Marco Ferreri ambivalently charts the ugly, sweaty corners of masculinity in his fourth film, The Conjugal Bed (1963), playing this evening as part of MoMA's series surrounding star Ugo Tognazzi. With this, the first of over a dozen collaborations, director and star manage an unsettling sleight of hand in which masculine self-pity shapes the story's pathos while also supplying much of its satiric weight. The Conjugal Bed despises and worships male bravado as much as it fears and worships the female body.

When we meet the beleaguered and reprehensible Alfonso, he's 40, newly engaged and tearing himself from a promiscuous past. He sells cars in Rome, but he's really peddling his own neuroses as charm.
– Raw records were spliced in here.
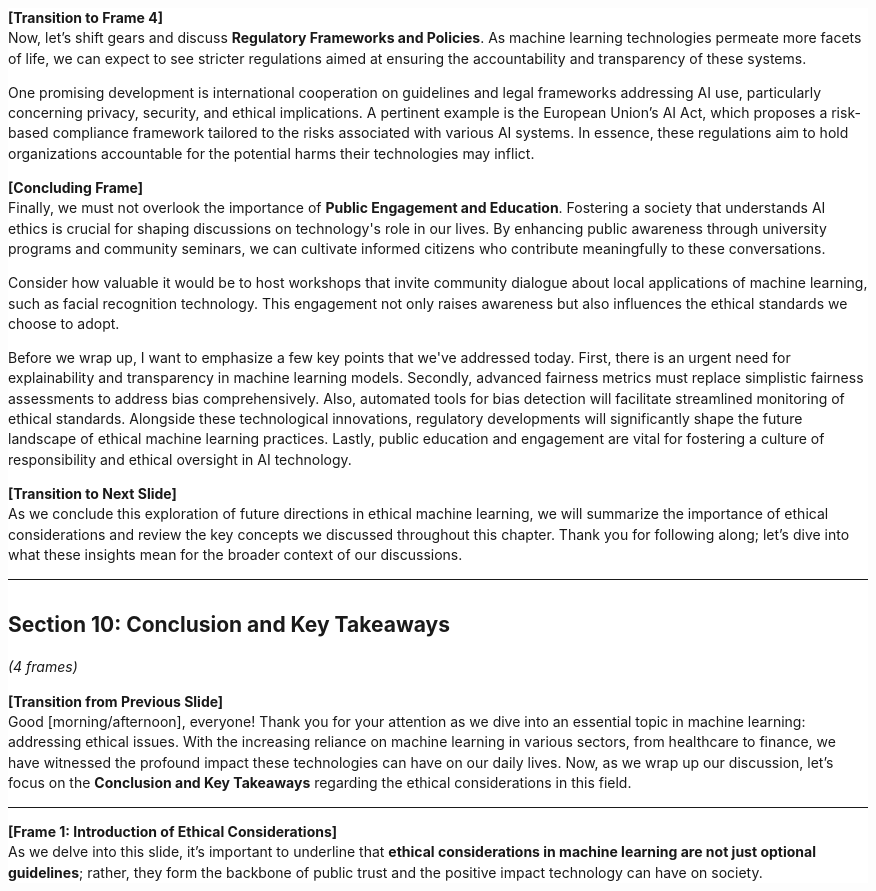 **[Transition to Frame 4]**  
Now, let’s shift gears and discuss **Regulatory Frameworks and Policies**. As machine learning technologies permeate more facets of life, we can expect to see stricter regulations aimed at ensuring the accountability and transparency of these systems. 

One promising development is international cooperation on guidelines and legal frameworks addressing AI use, particularly concerning privacy, security, and ethical implications. A pertinent example is the European Union’s AI Act, which proposes a risk-based compliance framework tailored to the risks associated with various AI systems. In essence, these regulations aim to hold organizations accountable for the potential harms their technologies may inflict.

**[Concluding Frame]**  
Finally, we must not overlook the importance of **Public Engagement and Education**. Fostering a society that understands AI ethics is crucial for shaping discussions on technology's role in our lives. By enhancing public awareness through university programs and community seminars, we can cultivate informed citizens who contribute meaningfully to these conversations. 

Consider how valuable it would be to host workshops that invite community dialogue about local applications of machine learning, such as facial recognition technology. This engagement not only raises awareness but also influences the ethical standards we choose to adopt.

Before we wrap up, I want to emphasize a few key points that we've addressed today. First, there is an urgent need for explainability and transparency in machine learning models. Secondly, advanced fairness metrics must replace simplistic fairness assessments to address bias comprehensively. Also, automated tools for bias detection will facilitate streamlined monitoring of ethical standards. Alongside these technological innovations, regulatory developments will significantly shape the future landscape of ethical machine learning practices. Lastly, public education and engagement are vital for fostering a culture of responsibility and ethical oversight in AI technology.

**[Transition to Next Slide]**  
As we conclude this exploration of future directions in ethical machine learning, we will summarize the importance of ethical considerations and review the key concepts we discussed throughout this chapter. Thank you for following along; let’s dive into what these insights mean for the broader context of our discussions.

---

## Section 10: Conclusion and Key Takeaways
*(4 frames)*

**[Transition from Previous Slide]**  
Good [morning/afternoon], everyone! Thank you for your attention as we dive into an essential topic in machine learning: addressing ethical issues. With the increasing reliance on machine learning in various sectors, from healthcare to finance, we have witnessed the profound impact these technologies can have on our daily lives. Now, as we wrap up our discussion, let’s focus on the **Conclusion and Key Takeaways** regarding the ethical considerations in this field.

---

**[Frame 1: Introduction of Ethical Considerations]**  
As we delve into this slide, it’s important to underline that **ethical considerations in machine learning are not just optional guidelines**; rather, they form the backbone of public trust and the positive impact technology can have on society. 
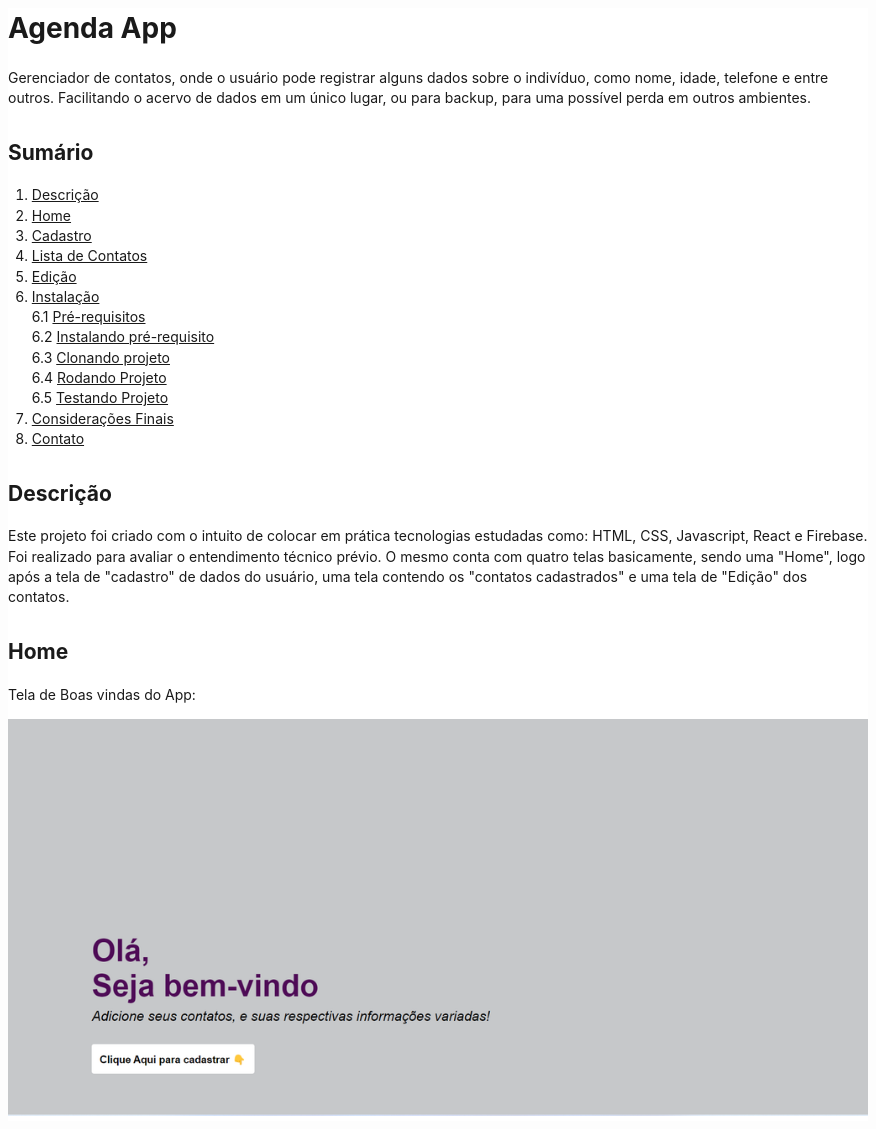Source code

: # Agenda App

Gerenciador de contatos, onde o usuário pode registrar alguns dados sobre o indivíduo, como nome, idade, telefone e entre outros. Facilitando o acervo de dados em um único lugar, ou para backup, para uma possível perda em outros ambientes.

## Sumário

1. [Descrição](#descrição)
2. [Home](#home)
3. [Cadastro](#cadastro)
4. [Lista de Contatos](#lista-de-contatos)
5. [Edição](#edição)
6. [Instalação](#instalação)<br/>
6.1 [Pré-requisitos](#pré-requisitos)<br/>
6.2 [Instalando pré-requisito](#instalando-pré-requisitos)<br>
6.3 [Clonando projeto](#clonando-projeto)<br>
6.4 [Rodando Projeto](#rodar-projeto)<br>
6.5 [Testando Projeto](#testar-e-rodar-projeto)
7. [Considerações Finais](#considerações-finais)
8. [Contato](#contato)
## Descrição

Este projeto foi criado com o intuito de colocar em prática tecnologias estudadas como: HTML, CSS, Javascript, React e Firebase. Foi realizado para avaliar o entendimento técnico prévio. O mesmo conta com quatro telas basicamente, sendo uma "Home", logo após a tela de "cadastro" de dados do usuário, uma tela contendo os "contatos cadastrados" e uma tela de "Edição" dos contatos.

## Home

Tela de Boas vindas do App:

![Tela de entrada do App](./src/assets/telaHome.png)
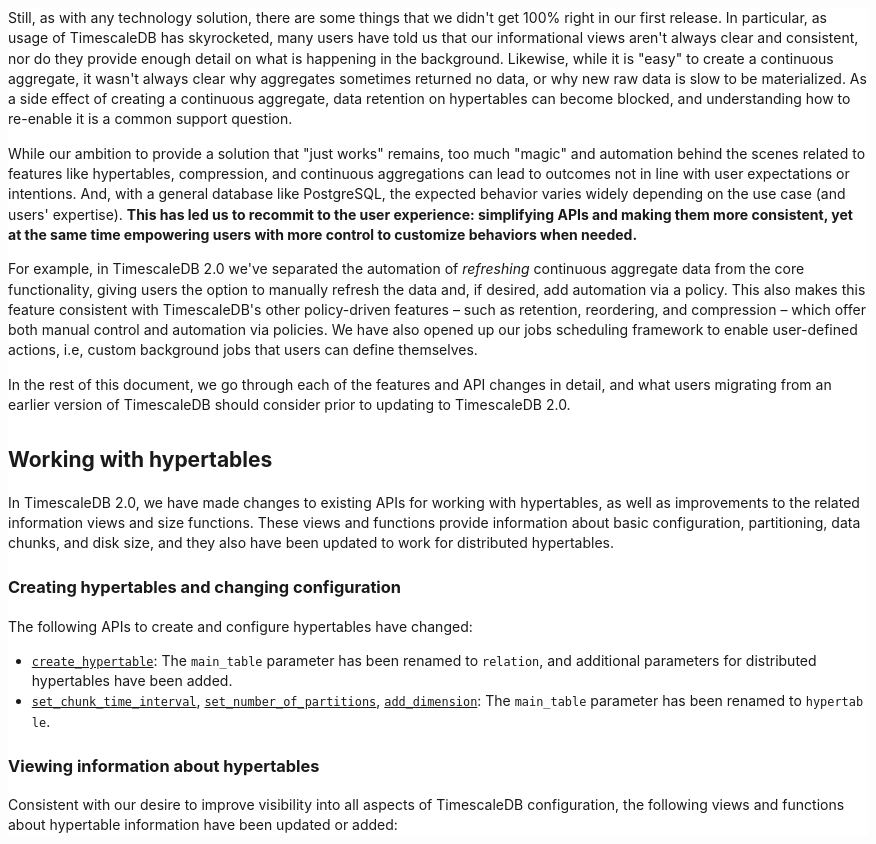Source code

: Still, as with any technology solution, there are some things that we didn't get 100%
right in our first release. In particular, as usage of TimescaleDB has skyrocketed, many
users have told us that our informational views aren't always clear and consistent, nor
do they provide enough detail on what is happening in the background. Likewise, while it
is "easy" to create a continuous aggregate, it wasn't always clear why aggregates sometimes
returned no data, or why new raw data is slow to be materialized. As a side effect of creating
a continuous aggregate, data retention on hypertables can become blocked, and understanding
how to re-enable it is a common support question.

While our ambition to provide a solution that "just works" remains, too much "magic" and
automation behind the scenes related to features like hypertables, compression, and continuous
aggregations can lead to outcomes not in line with user expectations or intentions. And, with
a general database like PostgreSQL, the expected behavior varies widely depending on the use
case (and users' expertise). **This has led us to recommit to the user experience: simplifying
APIs and making them more consistent, yet at the same time empowering users with more control
to customize behaviors when needed.**

For example, in TimescaleDB 2.0 we've separated the automation of _refreshing_ continuous aggregate
data from the core functionality, giving users the option to manually refresh the data and, if
desired, add automation via a policy. This also makes this feature consistent with TimescaleDB's
other policy-driven features – such as retention, reordering, and compression – which offer both
manual control and automation via policies. We have also opened up our jobs scheduling framework
to enable user-defined actions, i.e, custom background jobs that users can define themselves.

In the rest of this document, we go through each of the features and API changes in detail, and
what users migrating from an earlier version of TimescaleDB should consider prior to updating to TimescaleDB 2.0.


## Working with hypertables [](hypertables)

In TimescaleDB 2.0, we have made changes to existing APIs for working with hypertables, as well
as improvements to the related information views and size functions. These views and functions
provide information about basic configuration, partitioning, data chunks, and disk size, and they
also have been updated to work for distributed hypertables.


### Creating hypertables and changing configuration

The following APIs to create and configure hypertables have changed:

*   [`create_hypertable`](/api/:currentVersion:/hypertable/create_hypertable):  The `main_table` parameter has been renamed to `relation`, and additional parameters for distributed hypertables have been added.
*   [`set_chunk_time_interval`](/api/:currentVersion:/hypertable/set_chunk_time_interval), [`set_number_of_partitions`](/api/:currentVersion:/hypertable/set_number_partitions), [`add_dimension`](/api/:currentVersion:/hypertable/add_dimension):  The `main_table` parameter has been renamed to `hypertable`.

### Viewing information about hypertables

Consistent with our desire to improve visibility into all aspects of TimescaleDB configuration,
the following views and functions about hypertable information have been updated or added:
His young fiancée Regina (Marina Vlady) rebuffs his overtures so that she arrives in their wedding bed as pure as Saint Lia, whose miraculous beard was a gift from Christ to help her ward off rapists. After consummating the union, Regina's vigor supersedes Alfonso's, whose potency wanes. A priest prescribes restorative ass injections without success. Alfonso eventually becomes disposable when Regina conceives. As new life grows inside of her, his own wilts until he's bedridden and shuffled into a closet down the hall from the master bedroom. She keeps his business afloat while he putters in a haunted daze, beset by the Catholic church's menagerie of sex and death.

Traces of Ferreri's trademark gallows surrealism peak through, mostly as background gags like a crucifix seemingly stuffed in a basketball hoop and the loopy shrine dedicated to St. Lia and her beard. Such flourishes keep the proceedings afloat while director and star stumble through painful contemporary truths concerning male estrangement, an ailment obscured by patriarchal order. Ferreri and Alfonso's ultimate despair at the functionary role for men in the cycle of birth, sex and death leaves little room for female perspectives, but they never entirely validate Alfonso's hysteria.